The next speaker at Future of Journalism 2017 is Scott Eldridge, whose interest is in the presence of 'fake news' in its various guises in political campaign coverage. This includes news, rumour, and speculative fact, and indeed attempts to address political rumour go back at least to the Roman Empire.

The promise of print news was initially that it would shut down the circulation of rumour by providing black-on-white facts on a professionally organised, mass-market basis – yet rumour clearly persists nonetheless, in formulations such as "sources say", in the push towards insufficiently verified live reporting, and in the incorporation of public commentary from a variety of sources that may not be fully committed to the facts.
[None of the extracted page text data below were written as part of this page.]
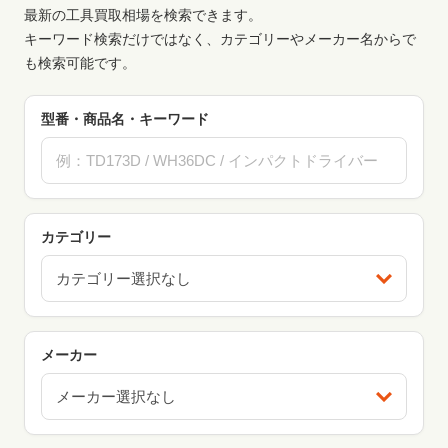
最新の工具買取相場を検索できます。
キーワード検索だけではなく、カテゴリーやメーカー名からで
も検索可能です。
型番・商品名・キーワード
カテゴリー
カテゴリー選択なし
メーカー
メーカー選択なし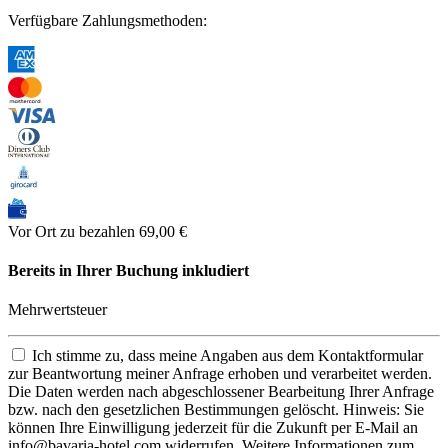
Verfügbare Zahlungsmethoden:
Vor Ort zu bezahlen
69,00 €
Bereits in Ihrer Buchung inkludiert
Mehrwertsteuer
Ich stimme zu, dass meine Angaben aus dem Kontaktformular
zur Beantwortung meiner Anfrage erhoben und verarbeitet werden.
Die Daten werden nach abgeschlossener Bearbeitung Ihrer Anfrage
bzw. nach den gesetzlichen Bestimmungen gelöscht. Hinweis: Sie
können Ihre Einwilligung jederzeit für die Zukunft per E-Mail an
info@bavaria-hotel.com widerrufen. Weitere Informationen zum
Rumours exist in the crowd (e.g. on social media); at large (e.g. circulating irregularly online); and in the press (which lend them an aura of factuality).

Scott's project gathered some 1,400 news articles from major news outlets around the 2016 U.S. election and its aftermath, focussing especially on articles that addressed rumour topics. 'Trump' and related terms were central to such coverage, and surprisingly the term 'not' also appeared prominently; this was substantially driven by phrases like "whether or not this is true" that highlighted the speculative nature of particular stories, demonstrated journalistic authority over truth judgments, and discursively marginalised rumours (yet also perpetuated their circulation).